При резекции аневризмы применяют различные методики операций: линейную пластику, пластику с синтетической заплатой, эндоваскулярную пластику с использованием внутрижелудочковой заплатой, вшитой по границе рубца и непораженного миокарда, укрытие внутренней синтетической заплаты тканью стенки аневризматического мешка. Сравнительные анализы результатов различных методик операций при обследовании больных в ближайшем и отдаленном послеоперационном периоде оказали одинаковую результативность операции (смертность 3033%). Очевидно, это связано с реконструкцией левого желудочка, не обеспечивающей адекватное напряженно-деформированное состояние при всех методиках операций. При линейной пластике к этому приводит значительное уменьшение объема и увеличение деформации полости левого желудочка. При пластике с заплатами желудочек с измененными упругими свойствами не обеспечивает адекватный ударный выброс: малая заплата приводит к диастолическому несоответствию, большая - к выраженной сердечной недостаточности. На основании целого ряда публикаций, посвященных сравнительному анализу хирургического лечения больных с аневризмами левого желудочка, была предложена и обоснована на данных морфометрических исследований идея, что в основе нормализации насосной функции левого желудочка лежит процесс восстановления характера кровотока в полости левого желудочка в разные фазы сердечного цикла [3]. Выраженное улучшение сократительной способности левого желудочка у пациентов, которым выполнена операция эндовентрикулярной пластики, несмотря на применение акинетической заплаты, связано в первую очередь с восстановлением характера кровотока в полости левого желудочка в разные фазы сердечного цикла. За счет изменения прежде всего внутренней геометрии левого желудочка в нем меняется характер течения крови. Поэтому акинетическая заплата позволяет главным образом восстановить внутреннюю архитектонику полости левого желудочка, приводя к нормализации его насосной функции.
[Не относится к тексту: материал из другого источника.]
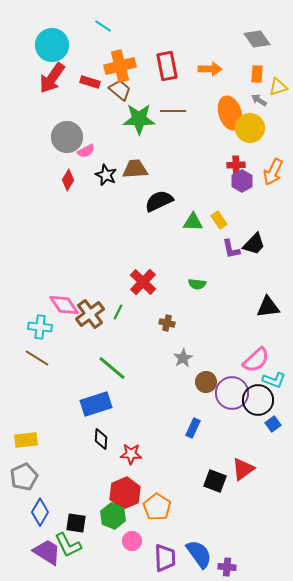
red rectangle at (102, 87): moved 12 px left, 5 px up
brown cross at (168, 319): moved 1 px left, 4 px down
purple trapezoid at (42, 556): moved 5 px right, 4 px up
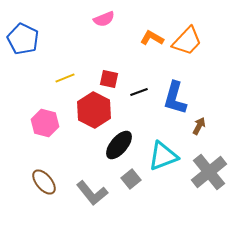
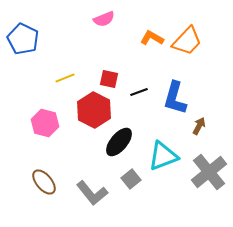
black ellipse: moved 3 px up
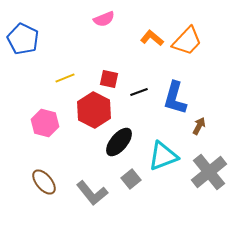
orange L-shape: rotated 10 degrees clockwise
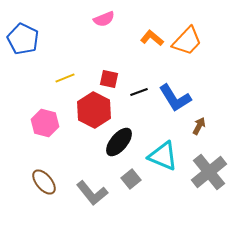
blue L-shape: rotated 48 degrees counterclockwise
cyan triangle: rotated 44 degrees clockwise
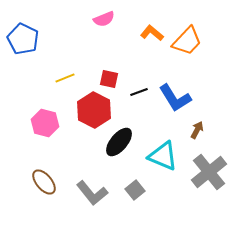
orange L-shape: moved 5 px up
brown arrow: moved 2 px left, 4 px down
gray square: moved 4 px right, 11 px down
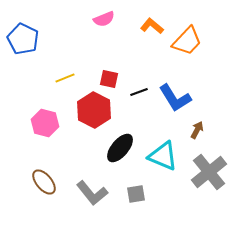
orange L-shape: moved 7 px up
black ellipse: moved 1 px right, 6 px down
gray square: moved 1 px right, 4 px down; rotated 30 degrees clockwise
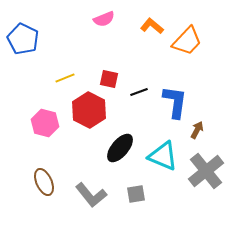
blue L-shape: moved 4 px down; rotated 140 degrees counterclockwise
red hexagon: moved 5 px left
gray cross: moved 3 px left, 1 px up
brown ellipse: rotated 16 degrees clockwise
gray L-shape: moved 1 px left, 2 px down
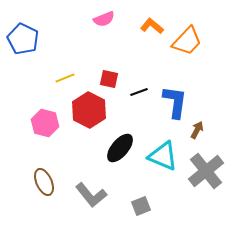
gray square: moved 5 px right, 12 px down; rotated 12 degrees counterclockwise
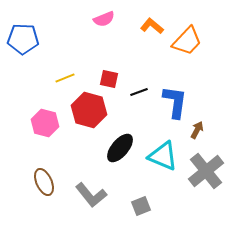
blue pentagon: rotated 24 degrees counterclockwise
red hexagon: rotated 12 degrees counterclockwise
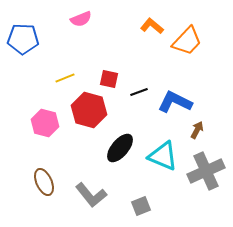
pink semicircle: moved 23 px left
blue L-shape: rotated 72 degrees counterclockwise
gray cross: rotated 15 degrees clockwise
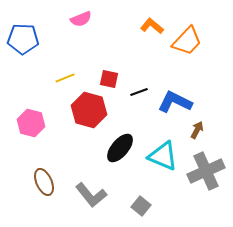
pink hexagon: moved 14 px left
gray square: rotated 30 degrees counterclockwise
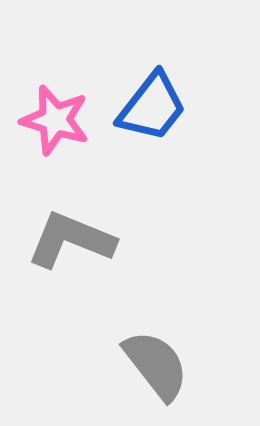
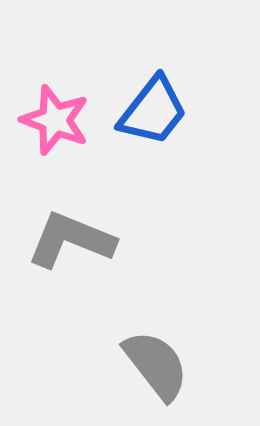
blue trapezoid: moved 1 px right, 4 px down
pink star: rotated 4 degrees clockwise
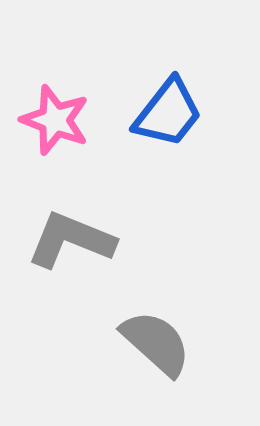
blue trapezoid: moved 15 px right, 2 px down
gray semicircle: moved 22 px up; rotated 10 degrees counterclockwise
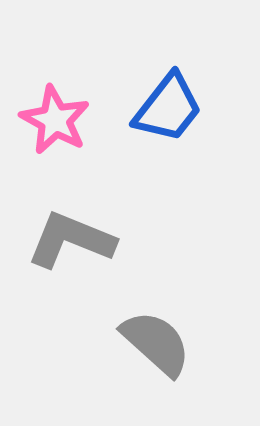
blue trapezoid: moved 5 px up
pink star: rotated 8 degrees clockwise
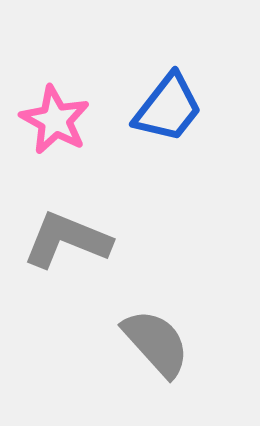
gray L-shape: moved 4 px left
gray semicircle: rotated 6 degrees clockwise
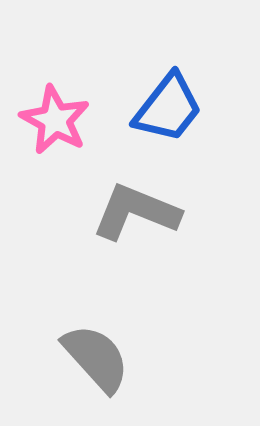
gray L-shape: moved 69 px right, 28 px up
gray semicircle: moved 60 px left, 15 px down
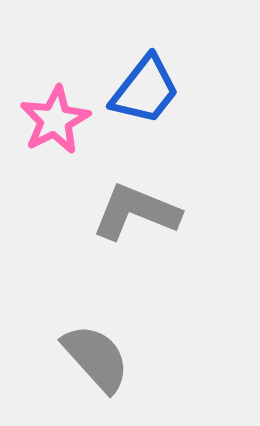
blue trapezoid: moved 23 px left, 18 px up
pink star: rotated 16 degrees clockwise
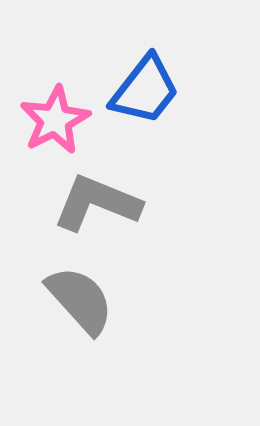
gray L-shape: moved 39 px left, 9 px up
gray semicircle: moved 16 px left, 58 px up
Главная цель, которая стоит перед хирургом при пластике левого желудочка сердца, заключается в его ремоделировании. Основные моменты, на которые должно быть обращено основное внимание, это сохранение нормальных или близких к ним морфометрических взаимоотношений. В первую очередь это касается сохранения нормальных взаимоотношений между основанием левого желудочка и его вновь образованной верхушкой, а также сохранения взаимоотношений между продольной осью левого желудочка и его двумя поперечными размерами на уровне основания и устья аневризматического мешка. Важным техническим аспектом хирургической реконструкции аневризм левого желудочка является восстановление нормальной или оптимальной геометрии желудочка. Правильно выбранный тип хирургической коррекции постинфарктных аневризм приводит к положительным структурным и функциональным изменениям левого желудочка с достоверной редукцией гипертрофии миокарда и дилатации левого желудочка.
Актуальность изучения методов прогнозирования результатов хирургического лечения больных с осложненной ишемической болезнью сердца - аневризмой ле-
вого желудочка и сопутствующими патологиями - связана с высоким риском хирургического лечения и высокой госпитальной летальностью. В хирургии постин-фарктной аневризмы левого желудочка много неясных вопросов: показания и противопоказания к удалению аневризмы, объем удаляемого сегмента, сочетанные операции.
Важным аспектом в этом случае является дооперационная диагностика нарушений геометрии и функций желудочков сердца с определением плана хирургического вмешательства. В настоящее время существует несколько вариантов хирургической реконструкции постинфарктной аневризмы левого желудочка, для реализации которых очень важна до- и послеоперационная оценка особенностей ремоделирования левого желудочка, что позволяет выбрать наиболее эффективный метод коррекции. От диагностики жизнеспосбности пострадавшего от ишемии миокарда зависит тактика лечения пациентов с осложненными формами ишемической болезни сердца [1].
Для предоперационного прогнозирования необходимо проведение моделирования миокарда и исследование влияния его геометрии, характера патологии, методов и технологии реконструкции после резекции аневризмы на напряженно-деформированное состояние в структурах сердца и его перфузию.
Форма, строение и топография как сердца в целом, так и желудочков, имеют индивидуальные различия, зависящие от наследственности, условий жизни и деятельности человека. Размеры коррелируются индивидуально в соответствии с возрастом и формой сердца.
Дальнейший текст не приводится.